• Objective 1
In the records, copy the lines starting at the one containing "name author: Aiton" and ending at the one containing "catalogue / barcode: US 367290", switching "collectors" to "gathered by" and leaving all else unchanged.

• Page text
>> START

The woman had had enough. Amid ringing phones and clicking keyboards she climbs up on her desk and shouts through her speakerphone: “I have 47 vacation days. That’s insane.”


“Let’s take back our summer!” she yells as she raises a sign over her head with the phrase “Vacation Now” on it. “Who’s with me?” A handful of employees applaud. The rest look away.


The scene, echoing a pivotal sequence in the 1979 film “Norma Rae,” is not a union recruiting pitch but instead is part of a television ad for the Las Vegas Convention and Visitors Authority, from a campaign called “Take Back Your Summer.” Other big advertisers like McDonald’s and Coca-Cola are also tapping into a sense of frustration among workers to sell products portrayed as minor luxuries.


The jobs report released Friday — showing only 80,000 jobs created in June — reinforced a bleak outlook for the nation’s unemployed. For those lucky enough to have work, the conventional wisdom has been “Keep your head down; don’t make waves.”

>> END

• Objective 2
Pick up the article on advertisers' vacation campaigns after its last sentence and continue it.

• Extracted data
>> START

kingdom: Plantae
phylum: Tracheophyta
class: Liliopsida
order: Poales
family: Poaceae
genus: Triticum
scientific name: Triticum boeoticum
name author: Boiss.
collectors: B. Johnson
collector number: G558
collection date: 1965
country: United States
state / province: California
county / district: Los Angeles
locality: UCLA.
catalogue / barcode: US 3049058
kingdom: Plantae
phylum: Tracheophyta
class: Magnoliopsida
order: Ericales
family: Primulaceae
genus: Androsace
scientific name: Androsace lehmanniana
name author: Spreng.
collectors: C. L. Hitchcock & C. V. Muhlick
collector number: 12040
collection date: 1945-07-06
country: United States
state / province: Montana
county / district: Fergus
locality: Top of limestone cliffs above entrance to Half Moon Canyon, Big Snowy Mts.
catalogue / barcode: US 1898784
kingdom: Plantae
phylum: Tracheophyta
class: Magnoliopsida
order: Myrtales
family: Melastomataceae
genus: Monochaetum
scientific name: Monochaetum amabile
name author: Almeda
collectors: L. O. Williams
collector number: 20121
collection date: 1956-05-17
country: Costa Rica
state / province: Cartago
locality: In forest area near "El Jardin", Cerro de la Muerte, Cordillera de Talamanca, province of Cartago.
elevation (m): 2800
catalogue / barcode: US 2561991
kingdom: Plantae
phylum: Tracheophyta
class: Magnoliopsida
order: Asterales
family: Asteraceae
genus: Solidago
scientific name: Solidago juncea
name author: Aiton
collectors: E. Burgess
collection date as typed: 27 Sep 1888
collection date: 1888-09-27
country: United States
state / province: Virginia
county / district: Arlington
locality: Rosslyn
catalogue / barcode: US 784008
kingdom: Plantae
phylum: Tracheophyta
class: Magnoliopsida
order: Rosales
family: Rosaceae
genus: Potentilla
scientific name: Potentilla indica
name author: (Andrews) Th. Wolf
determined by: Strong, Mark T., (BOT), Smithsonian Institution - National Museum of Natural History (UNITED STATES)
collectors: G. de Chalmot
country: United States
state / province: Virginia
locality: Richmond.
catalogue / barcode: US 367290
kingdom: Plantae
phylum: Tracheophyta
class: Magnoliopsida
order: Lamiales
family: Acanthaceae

>> END

• Exercise response 1
name author: Aiton
gathered by: E. Burgess
collection date as typed: 27 Sep 1888
collection date: 1888-09-27
country: United States
state / province: Virginia
county / district: Arlington
locality: Rosslyn
catalogue / barcode: US 784008
kingdom: Plantae
phylum: Tracheophyta
class: Magnoliopsida
order: Rosales
family: Rosaceae
genus: Potentilla
scientific name: Potentilla indica
name author: (Andrews) Th. Wolf
determined by: Strong, Mark T., (BOT), Smithsonian Institution - National Museum of Natural History (UNITED STATES)
gathered by: G. de Chalmot
country: United States
state / province: Virginia
locality: Richmond.
catalogue / barcode: US 367290

• Exercise response 2
But marketers are urging workers to commit small acts of so-called rebellion — like taking a vacation, or going on a lunch break.


That’s the message McDonald’s sent this spring with a campaign called, “It’s your lunch. Take it.” Meant to promote the Premium Chicken Sandwich and the Angus Third Pounder Deluxe burger, it included tag lines like “A lunch revolution has begun,” “It’s time to overthrow the working lunch” and “A sesame seed of revolt has been planted.”


In one television advertisement, a woman gets up from her desk and announces, “I’m going to lunch.” Her co-workers try to dissuade her, telling her that the days of taking lunch are long gone.


In a scene reminiscent of “Jerry Maguire,” an inspired colleague stands up and says, “I’m going with her.” The music swells, he tears off the lanyard around his neck and adds, “I don’t want to be chicken, I want to eat it.”


Geoff McCartney, vice president and creative director at DDB Chicago, the agency that worked on the campaign, said the ads were based on a simple precept: “that busy people should take some time for a decent lunch.”


“Work-life balance is really at a tipping point,” he said. “People don’t have a break for lunch, and they feel like they can’t take one for whatever reason.”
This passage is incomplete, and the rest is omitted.